Published 4 March, 2019; last updated on 2 May, 2019.

As part of a project I’m working on, I’m refactoring two nearly identical models (create.Event and delete.Event) into one (generic.Event).

Doing this requites a handful of migrations to:

  1. create the table for generic.Event;
  2. move the data from create.Event into generic.Event and delete the create.Event table; and
  3. move the data from delete.Event into generic.Event and delete the delete.Event table.

Migrations two and three call this function to move data between models:

from django.forms.models import model_to_dict

def move_events(source_model, dest_model):
    for source in source_model.objects.all():
        source_fields = model_to_dict(source)
        del source_fields['id']

        dest = dest_model()
        for attr, value in source_fields.items():
            setattr(dest, attr, value)

        dest.save()

This works perfectly well … until I introduce real-world data and a unique event_id field into my models. 😢

django.db.utils.IntegrityError: duplicate key value violates unique constraint "generic_event_id_key"
DETAIL: Key (event_id)=(the-duplicate-key) already exists.

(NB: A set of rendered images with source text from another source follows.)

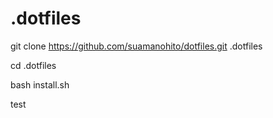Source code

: # .dotfiles

git clone https://github.com/suamanohito/dotfiles.git .dotfiles

cd .dotfiles

bash install.sh

test
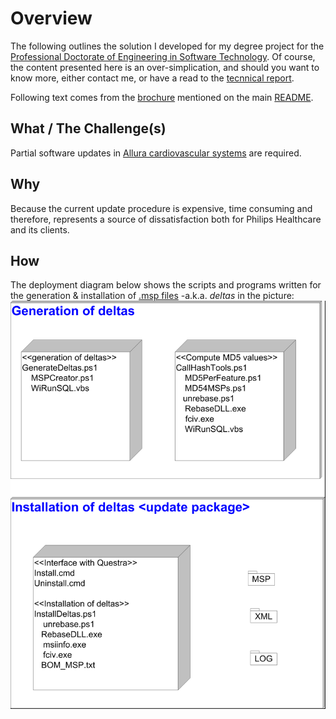# Overview
The following outlines the solution I developed for my degree project for the [Professional Doctorate of Engineering in Software Technology][dip]. Of course, the content presented here is an over-simplication, and should you want to know more, either contact me, or have a read to the [tecnnical report][tr].

[tr]: https://tue.on.worldcat.org/oclc/657966320

[dip]: https://www.4tu.nl/sai/en/programmes-and-tracks/st/

Following text comes from the [brochure][bc] mentioned on the main [README][m_rd].

[m_rd]:https://github.com/omendezmorales/Theses_code/blob/master/README.md
[bc]:https://github.com/omendezmorales/Theses_code/blob/master/pdeng/Project%20booklet%202009.pdf

##  What / The Challenge(s)
Partial software updates in [Allura cardiovascular systems][Allura] are required.
##  Why
Because the current update procedure is expensive, time consuming and therefore, represents a source of dissatisfaction both for Philips Healthcare and its clients.
##  How
The deployment diagram below shows the scripts and programs written for the generation & installation of [.msp files][msp] -a.k.a. *deltas* in the picture:
![.](https://github.com/omendezmorales/Theses_code/blob/master/pdeng/DeploymentView.png)

[msp]:https://fileinfo.com/extension/msp
[Allura]:https://www.usa.philips.com/healthcare/product/HC722029CA/allura-xper-fd20-10-biplane-cardiovascular-x-ray-system
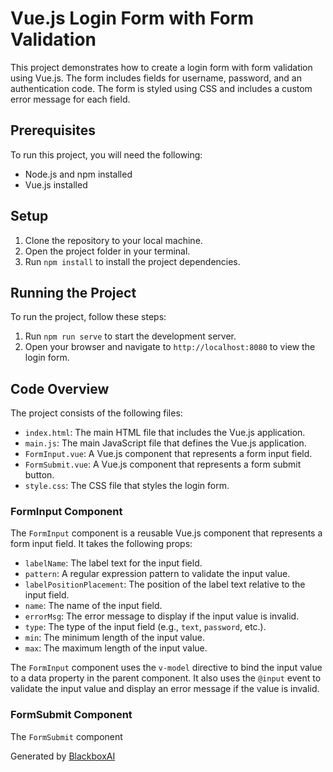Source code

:  # Vue.js Login Form with Form Validation

This project demonstrates how to create a login form with form validation using Vue.js. The form includes fields for username, password, and an authentication code. The form is styled using CSS and includes a custom error message for each field.

## Prerequisites

To run this project, you will need the following:

* Node.js and npm installed
* Vue.js installed

## Setup

1. Clone the repository to your local machine.
2. Open the project folder in your terminal.
3. Run `npm install` to install the project dependencies.

## Running the Project

To run the project, follow these steps:

1. Run `npm run serve` to start the development server.
2. Open your browser and navigate to `http://localhost:8080` to view the login form.

## Code Overview

The project consists of the following files:

* `index.html`: The main HTML file that includes the Vue.js application.
* `main.js`: The main JavaScript file that defines the Vue.js application.
* `FormInput.vue`: A Vue.js component that represents a form input field.
* `FormSubmit.vue`: A Vue.js component that represents a form submit button.
* `style.css`: The CSS file that styles the login form.

### FormInput Component

The `FormInput` component is a reusable Vue.js component that represents a form input field. It takes the following props:

* `labelName`: The label text for the input field.
* `pattern`: A regular expression pattern to validate the input value.
* `labelPositionPlacement`: The position of the label text relative to the input field.
* `name`: The name of the input field.
* `errorMsg`: The error message to display if the input value is invalid.
* `type`: The type of the input field (e.g., `text`, `password`, etc.).
* `min`: The minimum length of the input value.
* `max`: The maximum length of the input value.

The `FormInput` component uses the `v-model` directive to bind the input value to a data property in the parent component. It also uses the `@input` event to validate the input value and display an error message if the value is invalid.

### FormSubmit Component

The `FormSubmit` component

Generated by [BlackboxAI](https://www.blackbox.ai)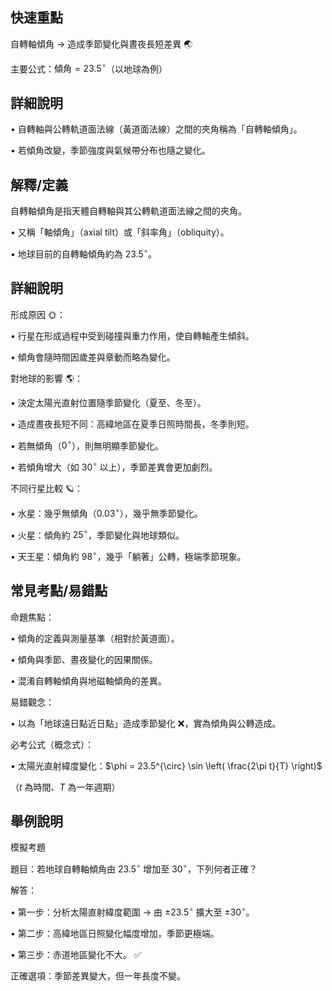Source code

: ## 快速重點

自轉軸傾角 → 造成季節變化與晝夜長短差異 🌏

主要公式：$\text{傾角} = 23.5^{\circ}$（以地球為例）

## 詳細說明

• 自轉軸與公轉軌道面法線（黃道面法線）之間的夾角稱為「自轉軸傾角」。

• 若傾角改變，季節強度與氣候帶分布也隨之變化。


## 解釋/定義

自轉軸傾角是指天體自轉軸與其公轉軌道面法線之間的夾角。

• 又稱「軸傾角」（axial tilt）或「斜率角」（obliquity）。

• 地球目前的自轉軸傾角約為 $23.5^{\circ}$。


## 詳細說明

形成原因 🌞：

• 行星在形成過程中受到碰撞與重力作用，使自轉軸產生傾斜。

• 傾角會隨時間因歲差與章動而略為變化。

對地球的影響 🌎：

• 決定太陽光直射位置隨季節變化（夏至、冬至）。

• 造成晝夜長短不同：高緯地區在夏季日照時間長，冬季則短。

• 若無傾角（$0^{\circ}$），則無明顯季節變化。

• 若傾角增大（如 $30^{\circ}$ 以上），季節差異會更加劇烈。

不同行星比較 🪐：

• 水星：幾乎無傾角（$0.03^{\circ}$），幾乎無季節變化。

• 火星：傾角約 $25^{\circ}$，季節變化與地球類似。

• 天王星：傾角約 $98^{\circ}$，幾乎「躺著」公轉，極端季節現象。


## 常見考點/易錯點

命題焦點：

• 傾角的定義與測量基準（相對於黃道面）。

• 傾角與季節、晝夜變化的因果關係。

• 混淆自轉軸傾角與地磁軸傾角的差異。

易錯觀念：

• 以為「地球遠日點近日點」造成季節變化 ❌，實為傾角與公轉造成。

必考公式（概念式）：

• 太陽光直射緯度變化：$\phi = 23.5^{\circ} \sin \left( \frac{2\pi t}{T} \right)$

（$t$ 為時間、$T$ 為一年週期）


## 舉例說明

模擬考題

題目：若地球自轉軸傾角由 $23.5^{\circ}$ 增加至 $30^{\circ}$，下列何者正確？

解答：

• 第一步：分析太陽直射緯度範圍 → 由 $\pm23.5^{\circ}$ 擴大至 $\pm30^{\circ}$。

• 第二步：高緯地區日照變化幅度增加，季節更極端。

• 第三步：赤道地區變化不大。 ✅

正確選項：季節差異變大，但一年長度不變。
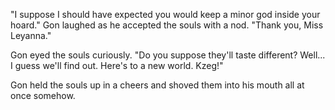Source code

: "I suppose I should have expected you would keep a minor god inside your hoard." Gon laughed as he accepted the souls with a nod. "Thank you, Miss Leyanna."

Gon eyed the souls curiously. "Do you suppose they'll taste different? Well... I guess we'll find out. Here's to a new world.  Kzeg!"

Gon held the souls up in a cheers and shoved them into his mouth all at once somehow.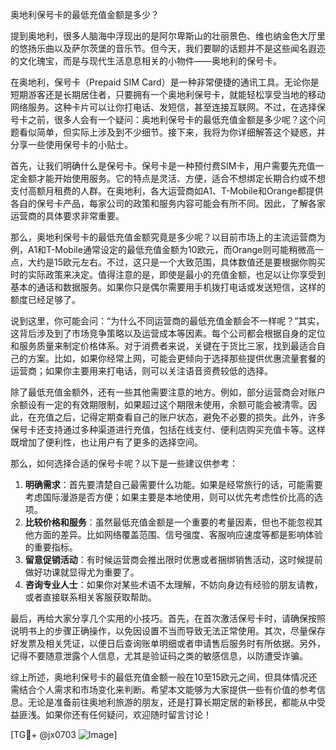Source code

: 奥地利保号卡的最低充值金额是多少？

提到奥地利，很多人脑海中浮现出的是阿尔卑斯山的壮丽景色、维也纳金色大厅里的悠扬乐曲以及萨尔茨堡的音乐节。但今天，我们要聊的话题并不是这些闻名遐迩的文化瑰宝，而是与现代生活息息相关的小物件——奥地利的保号卡。

在奥地利，保号卡（Prepaid SIM Card）是一种非常便捷的通讯工具。无论你是短期游客还是长期居住者，只要拥有一个奥地利保号卡，就能轻松享受当地的移动网络服务。这种卡片可以让你打电话、发短信，甚至连接互联网。不过，在选择保号卡之前，很多人会有一个疑问：奥地利保号卡的最低充值金额是多少呢？这个问题看似简单，但实际上涉及到不少细节。接下来，我将为你详细解答这个疑惑，并分享一些使用保号卡的小贴士。

首先，让我们明确什么是保号卡。保号卡是一种预付费SIM卡，用户需要先充值一定金额才能开始使用服务。它的特点是灵活、方便，适合不想绑定长期合约或不想支付高额月租费的人群。在奥地利，各大运营商如A1、T-Mobile和Orange都提供各自的保号卡产品，每家公司的政策和服务内容可能会有所不同。因此，了解各家运营商的具体要求非常重要。

那么，奥地利保号卡的最低充值金额究竟是多少呢？以目前市场上的主流运营商为例，A1和T-Mobile通常设定的最低充值金额为10欧元，而Orange则可能稍微高一点，大约是15欧元左右。不过，这只是一个大致范围，具体数值还是要根据你购买时的实际政策来决定。值得注意的是，即使是最小的充值金额，也足以让你享受到基本的通话和数据服务。如果你只是偶尔需要用手机拨打电话或发送短信，这样的额度已经足够了。

说到这里，你可能会问：“为什么不同运营商的最低充值金额会不一样呢？”其实，这背后涉及到了市场竞争策略以及运营成本等因素。每个公司都会根据自身的定位和服务质量来制定价格体系。对于消费者来说，关键在于货比三家，找到最适合自己的方案。比如，如果你经常上网，可能会更倾向于选择那些提供优惠流量套餐的运营商；如果你主要用来打电话，则可以关注语音资费较低的选择。

除了最低充值金额外，还有一些其他需要注意的地方。例如，部分运营商会对账户余额设有一定的有效期限制，如果超过这个期限未使用，余额可能会被清零。因此，在充值之后，记得定期查看自己的账户状态，避免不必要的损失。此外，许多保号卡还支持通过多种渠道进行充值，包括在线支付、便利店购买充值卡等。这样既增加了便利性，也让用户有了更多的选择空间。

那么，如何选择合适的保号卡呢？以下是一些建议供参考：

1. **明确需求**：首先要清楚自己最需要什么功能。如果是经常旅行的话，可能需要考虑国际漫游是否方便；如果主要是本地使用，则可以优先考虑性价比高的选项。
2. **比较价格和服务**：虽然最低充值金额是一个重要的考量因素，但也不能忽视其他方面的差异。比如网络覆盖范围、信号强度、客服响应速度等都是影响体验的重要指标。
3. **留意促销活动**：有时候运营商会推出限时优惠或者捆绑销售活动，这时候提前做好功课就显得尤为重要了。
4. **咨询专业人士**：如果你对某些术语不太理解，不妨向身边有经验的朋友请教，或者直接联系相关客服获取帮助。

最后，再给大家分享几个实用的小技巧。首先，在首次激活保号卡时，请确保按照说明书上的步骤正确操作，以免因设置不当而导致无法正常使用。其次，尽量保存好发票及相关凭证，以便日后查询账单明细或者申请售后服务时有所依据。另外，记得不要随意泄露个人信息，尤其是验证码之类的敏感信息，以防遭受诈骗。

综上所述，奥地利保号卡的最低充值金额一般在10至15欧元之间，但具体情况还需结合个人需求和市场变化来判断。希望本文能够为大家提供一些有价值的参考信息。无论是准备前往奥地利旅游的朋友，还是打算长期定居的新移民，都能从中受益匪浅。如果你还有任何疑问，欢迎随时留言讨论！

[TG💪+ @jx0703 ![Image](https://github.com/user-attachments/assets/dbca1d08-cadb-493c-b0ec-ad6f7a83f270)]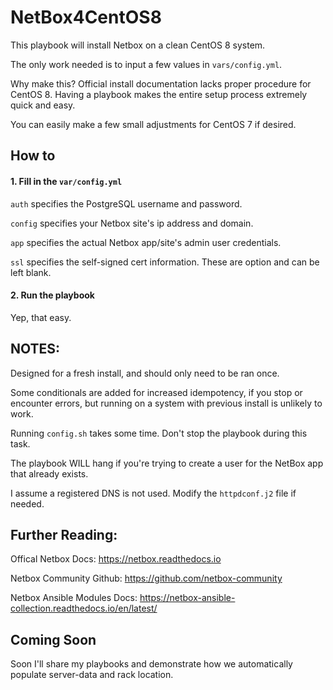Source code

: # NetBox4CentOS8

This playbook will install Netbox on a clean CentOS 8 system. 

The only work needed is to input a few values in `vars/config.yml`.

Why make this? Official install documentation lacks proper procedure for CentOS 8. Having a playbook makes the entire setup process extremely quick and easy.

You can easily make a few small adjustments for CentOS 7 if desired.

## How to

#### 1. Fill in the `var/config.yml` 

`auth` specifies the PostgreSQL username and password.

`config` specifies your Netbox site's ip address and domain.

`app` specifies the actual Netbox app/site's admin user credentials.

`ssl` specifies the self-signed cert information. These are option and can be left blank.

#### 2. Run the playbook

Yep, that easy.

## NOTES:
Designed for a fresh install, and should only need to be ran once. 

Some conditionals are added for increased idempotency, if you stop or encounter errors, but running on a system with previous install is unlikely to work.

Running `config.sh` takes some time. Don't stop the playbook during this task.

The playbook WILL hang if you're trying to create a user for the NetBox app that already exists.

I assume a registered DNS is not used. Modify the `httpdconf.j2` file if needed.
  
## Further Reading:

Offical Netbox Docs: https://netbox.readthedocs.io

Netbox Community Github: https://github.com/netbox-community

Netbox Ansible Modules Docs: https://netbox-ansible-collection.readthedocs.io/en/latest/

## Coming Soon
Soon I'll share my playbooks and demonstrate how we automatically populate server-data and rack location.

Taking a pythonic “easier to ask for forgiveness than permission” approach, my first attempt at this was to wrap the call to save in a try … except block:

try:
    dest.save()
except IntegrityError as err:
    print("Ignoring unhandled integrity error:")
    print(err)

I naively deployed this fix expecting my problems to vanish, but the exceptions persisted. 😭

I was now getting TransactionManagementErrors.

django.db.transaction.TransactionManagementError: An error occurred in the current transaction. You can't execute queries until the end of the 'atomic' block.

After some digging, reading, and thinking, I realised that the cause of the IntegrityError isn’t Python—it’s Postgres. Handling the error in Python is suppressing an error about a failed transaction, but the transaction is still failed.

The Django docs give a clue about what’s happening here:

Inside a transaction, when a call to a PostgreSQL cursor raises an exception (typically IntegrityError), all subsequent SQL in the same transaction will fail with the error “current transaction is aborted, queries ignored until end of transaction block”. While simple use of save() is unlikely to raise an exception in PostgreSQL, there are more advanced usage patterns which might, such as saving objects with unique fields, saving using the force_insert/force_update flag, or invoking custom SQL.

In order to stop IntegrityErrors in your migrations, you need to “look before you leap” to stop the cause of them in the first place. For me, that meant something like the following:

def move_events(source_model, dest_model):
    for source in source_model.objects.all():
        source_fields = model_to_dict(source)
        del source_fields['id']

        # Ignore records with pre-existing event IDs.
        event_id = source_fields['event_id']
        if dest_model.objects.filter(event_id=event_id).exists():
            print("Discarding record with duplicate event ID.")
            pprint(source_fields)
            continue

        dest = dest_model()
        for attr, value in source_fields.items():
            setattr(dest, attr, value)

        dest.save()